Storage is defined on a partition-by-partition basis, and at least one partition exists for each measure group in a cube. For more information, see Partitions (Analysis Services - Multidimensional Data), Partition Storage Modes and Processing, Measures and Measure Groups, and Defining Measure Groups.
Storage for a measure group can be divided into multiple partitions. Partitions enable you to distribute a measure group into discrete segments on a single server or across multiple servers, and to optimize storage and query performance. Each partition in a measure group can be based on a different data source and stored using different storage settings.
You specify the data source for a partition when you create it. You can also change the data source for any existing partition. A measure group can be partitioned vertically or horizontally. Each partition in a vertically partitioned measure group is based on a filtered view of a single source table. For example, if a measure group is based on a single table that contains several years of data, you could create a separate partition for each year's data. In contrast, each partition in a horizontally partitioned measure group is based on a separate table. You would use horizontal partitions if the data source stores each year's data in a separate table.
Partitions are initially created with the same storage settings as the measure group in which they are created. The storage settings determine whether the detail and aggregation data is stored in multidimensional format on the instance of Analysis Services, in relational format on the source server, or a combination of both. Storage settings also determine whether proactive caching is used to automatically process source data changes to the multidimensional data stored on the Analysis Services.
The partitions of a cube are not visible to the user. However, the choice of storage settings for different partitions may affect the immediacy of data, the amount of disk space that is used, and query performance. Partitions can be stored on multiple instances of Analysis Services. This provides a clustered approach to cube storage, and distributes workload across Analysis Services servers. For more information, see Partition Storage Modes and Processing, Remote Partitions, and Partitions (Analysis Services - Multidimensional Data).

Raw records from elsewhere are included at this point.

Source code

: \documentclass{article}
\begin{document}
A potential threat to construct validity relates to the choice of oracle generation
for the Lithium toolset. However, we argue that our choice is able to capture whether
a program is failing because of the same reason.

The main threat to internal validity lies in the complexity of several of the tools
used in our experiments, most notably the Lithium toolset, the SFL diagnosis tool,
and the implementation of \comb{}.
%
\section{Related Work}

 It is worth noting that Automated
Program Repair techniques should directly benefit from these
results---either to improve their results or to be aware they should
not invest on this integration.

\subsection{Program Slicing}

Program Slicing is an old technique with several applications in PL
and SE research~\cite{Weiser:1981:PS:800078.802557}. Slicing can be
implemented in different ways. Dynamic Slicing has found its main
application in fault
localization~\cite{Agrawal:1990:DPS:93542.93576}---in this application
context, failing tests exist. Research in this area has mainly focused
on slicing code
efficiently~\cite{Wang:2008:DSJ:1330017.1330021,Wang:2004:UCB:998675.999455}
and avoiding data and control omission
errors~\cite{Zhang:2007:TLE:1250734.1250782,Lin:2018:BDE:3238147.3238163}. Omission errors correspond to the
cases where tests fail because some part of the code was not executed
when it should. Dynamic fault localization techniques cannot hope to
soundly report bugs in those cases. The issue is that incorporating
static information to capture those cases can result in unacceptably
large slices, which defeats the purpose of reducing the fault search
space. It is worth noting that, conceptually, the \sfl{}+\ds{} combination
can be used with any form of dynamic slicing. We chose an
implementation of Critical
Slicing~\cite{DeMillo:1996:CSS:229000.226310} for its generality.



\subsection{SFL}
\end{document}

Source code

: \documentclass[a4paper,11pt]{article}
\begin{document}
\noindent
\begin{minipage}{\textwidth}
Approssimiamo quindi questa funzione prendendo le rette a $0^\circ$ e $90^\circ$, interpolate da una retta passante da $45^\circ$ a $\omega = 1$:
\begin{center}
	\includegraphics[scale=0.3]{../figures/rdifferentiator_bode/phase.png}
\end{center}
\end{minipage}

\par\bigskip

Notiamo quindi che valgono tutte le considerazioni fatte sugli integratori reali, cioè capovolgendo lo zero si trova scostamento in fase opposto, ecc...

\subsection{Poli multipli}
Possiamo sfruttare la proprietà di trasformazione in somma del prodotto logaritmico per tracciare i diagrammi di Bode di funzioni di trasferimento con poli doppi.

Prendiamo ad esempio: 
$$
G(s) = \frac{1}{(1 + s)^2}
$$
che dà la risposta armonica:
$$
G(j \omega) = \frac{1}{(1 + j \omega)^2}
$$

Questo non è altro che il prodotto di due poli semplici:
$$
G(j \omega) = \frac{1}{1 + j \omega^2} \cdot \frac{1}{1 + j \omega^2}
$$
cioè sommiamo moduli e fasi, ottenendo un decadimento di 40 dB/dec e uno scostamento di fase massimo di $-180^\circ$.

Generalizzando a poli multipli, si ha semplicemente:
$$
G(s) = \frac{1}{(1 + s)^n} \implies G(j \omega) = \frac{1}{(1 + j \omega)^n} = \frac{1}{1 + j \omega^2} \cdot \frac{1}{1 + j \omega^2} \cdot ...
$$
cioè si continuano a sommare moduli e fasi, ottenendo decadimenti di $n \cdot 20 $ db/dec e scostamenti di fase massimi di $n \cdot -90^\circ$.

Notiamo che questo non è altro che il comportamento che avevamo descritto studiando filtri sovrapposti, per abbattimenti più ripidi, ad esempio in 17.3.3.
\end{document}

It can require considerable disk space to store multiple copies of a cube on different instances of Analysis Services, but you can greatly reduce the space needed by replacing the copies of the measure group with linked measure groups. A linked measure group is based on a measure group in a cube in another Analysis Services database, on the same or a different instance of Analysis Services. A linked measure group can also be used with linked dimensions from the same source cube. The linked dimensions and measure groups use the aggregations of the source cube and have no data storage requirements of their own. Therefore, by maintaining the source measure groups and dimensions in one database, and creating linked cubes and dimensions in cubes in other databases, you can save disk space that otherwise would be used for storage. For more information, see Linked Measure Groups, and Linked Dimensions.